I was able to do so almost without thinking. I knew the painting so well that I felt now almost extraneous to its reassembly. As if I was just a spectator watching a group of actors silently taking up their positions at the start of a play: the painter behind his easel; the child princess centre stage, the maids of honour alongside her; the shadowy couple behind; the dwarf and midget in front; the mastiff beside them; the lone courtier in the distance, posed on a flight of steps.

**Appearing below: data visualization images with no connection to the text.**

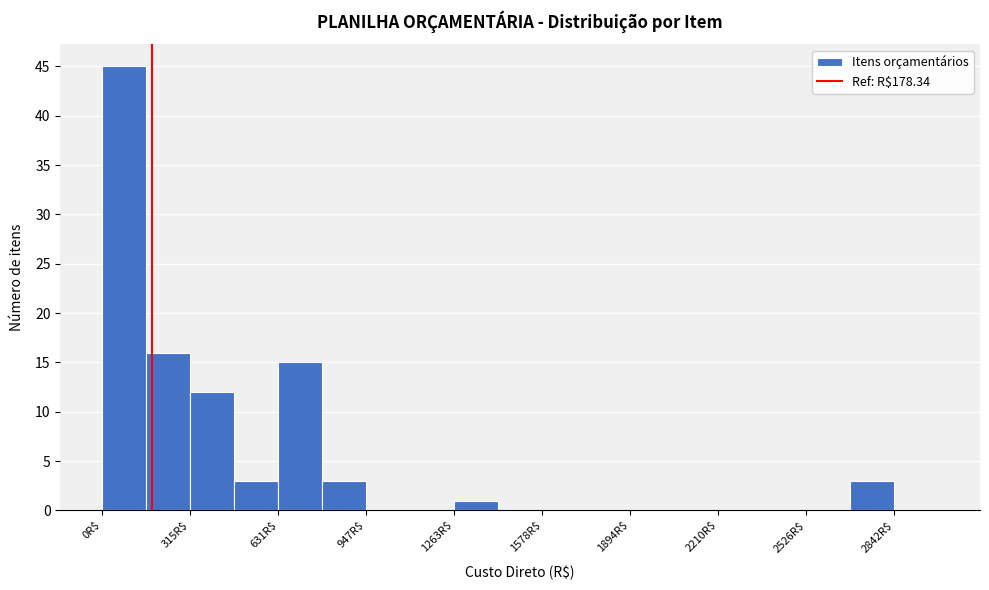

Read against the x-axis, roughly where is the centre of the tallest bar?

100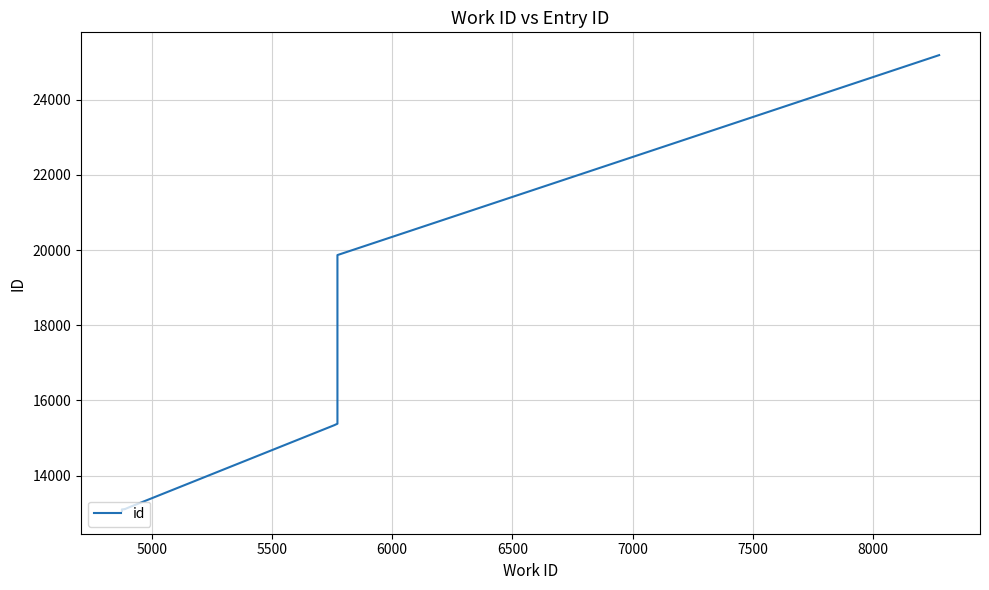

How many series are shown in this chart?

1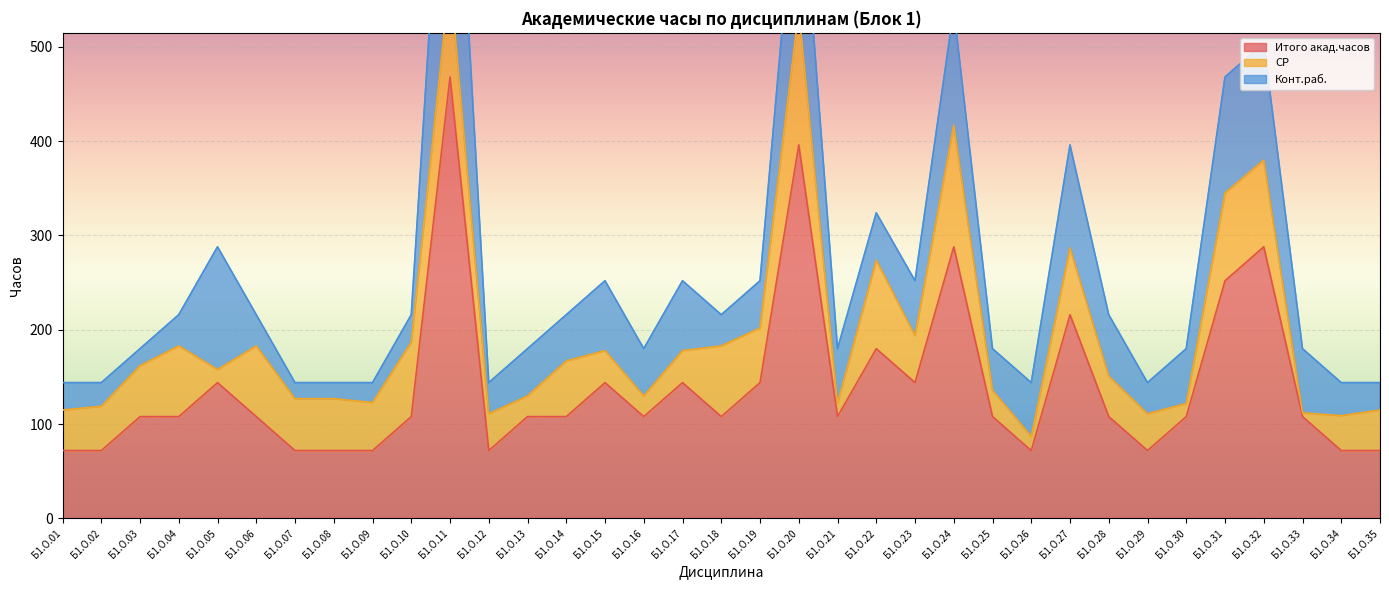

Which category has the highest value in the Итого акад.часов series?

Б1.О.11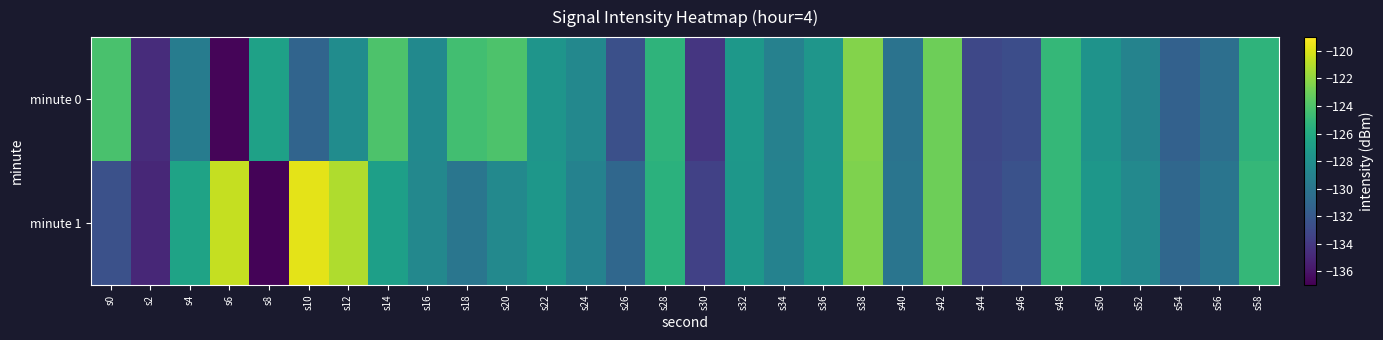

What is the total value across all series at s44?

-266.1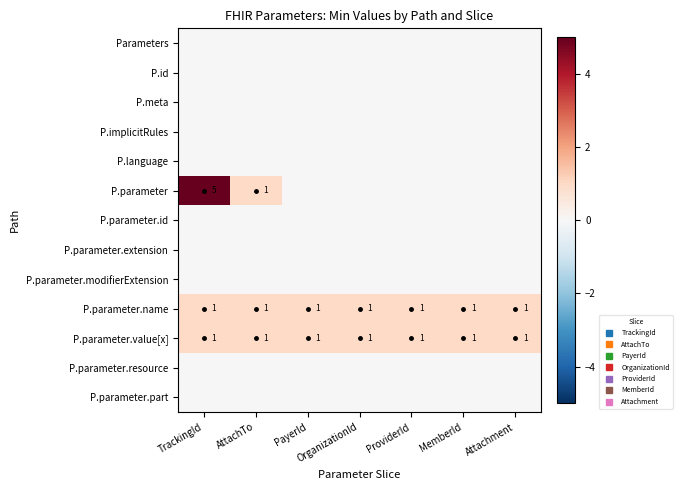

At OrganizationId, list the series in order from smallest to largest.

Parameters, P.id, P.meta, P.implicitRules, P.language, P.parameter, P.parameter.id, P.parameter.extension, P.parameter.modifierExtension, P.parameter.resource, P.parameter.part, P.parameter.name, P.parameter.value[x]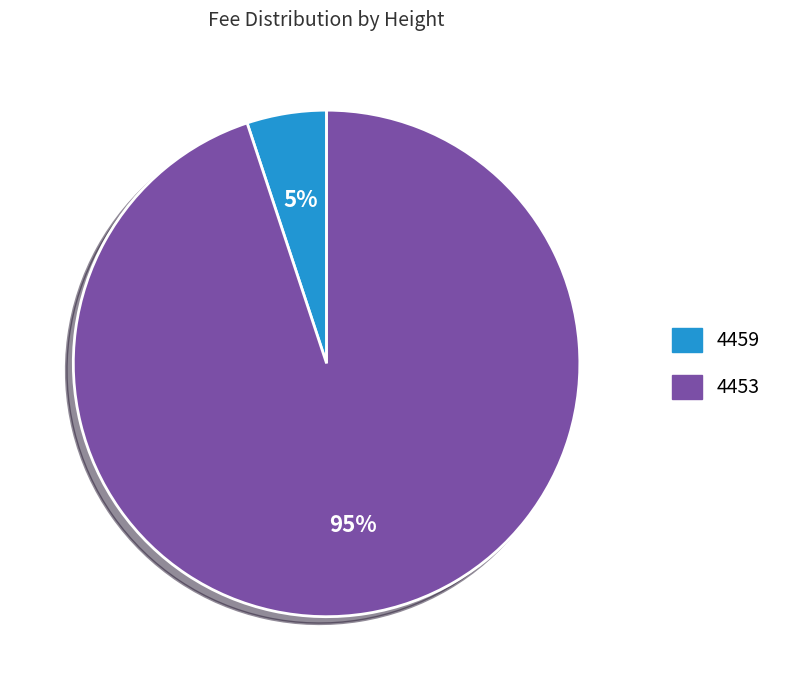

Count the number of slices in the pie.

2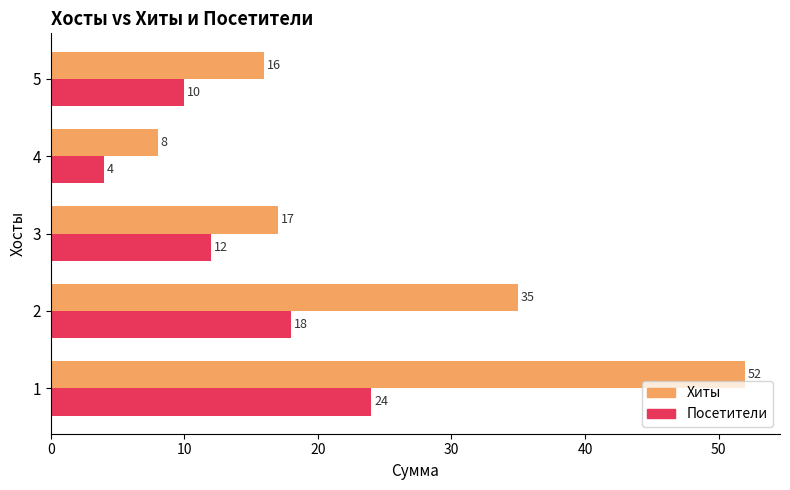

Which series has the largest total across all categories?

Хиты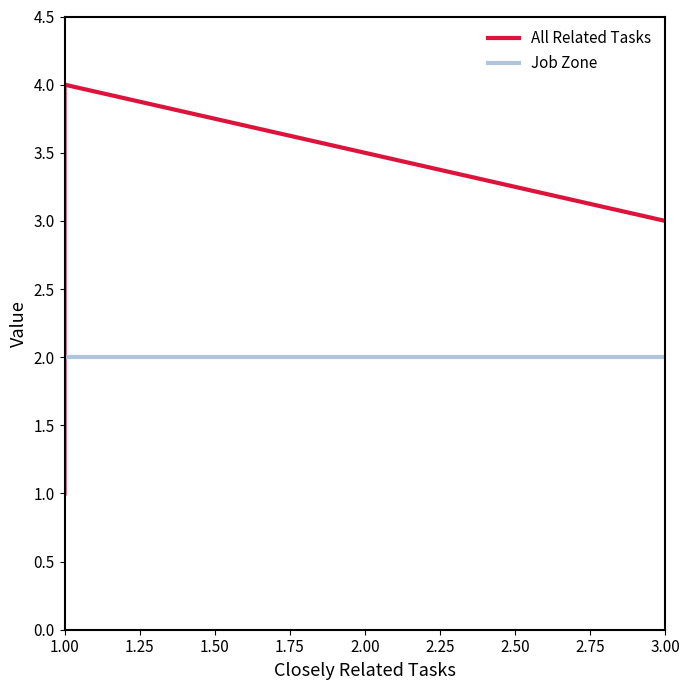

True or false: Job Zone and All Related Tasks intersect in this chart.

False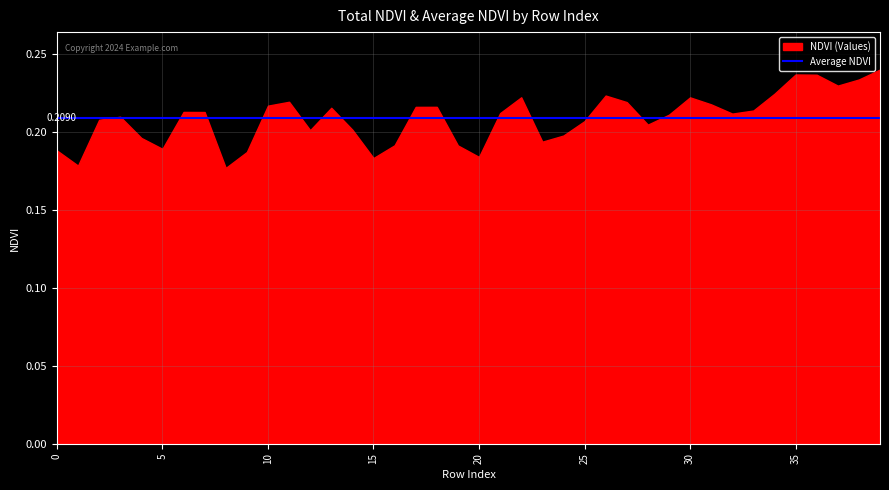

Where is NDVI nearest to the value 0?

8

I turned the card over carefully, as if handling evidence from a crime scene. I glanced automatically over the identifying inscription reading “Diego Velázquez, Las Meninas, 1656, Museo del Prado”, before turning to a signature as cramped and barely decipherable as the sender’s handwriting. I pored over it for ages, until suddenly I realised whose it was. The person I remembered simply as Royce, whom I had not thought of in more than 30 years.
We had studied Spanish together during our privileged days at a school attached to London’s Westminster Abbey. I had been with him briefly in Madrid as a 17-year-old, and had even gone with him once to the Prado. He did not share then my great enthusiasm for the visual arts, and had once mildly mocked me for socialising at school with an intellectually pretentious and elitist group whom he liked to characterise as the “swarthies”. Royce and I had little in common, other than an interest in Spain and the Spanish language, which he professed to have cultivated largely in the belief that the Hispanic world would one day be the driving force behind the global economy. He envisaged a career as a businessman. He went on to achieve this ambition, as I discovered from regular Christmas cards he persisted in sending me for several years after we had last seen each other.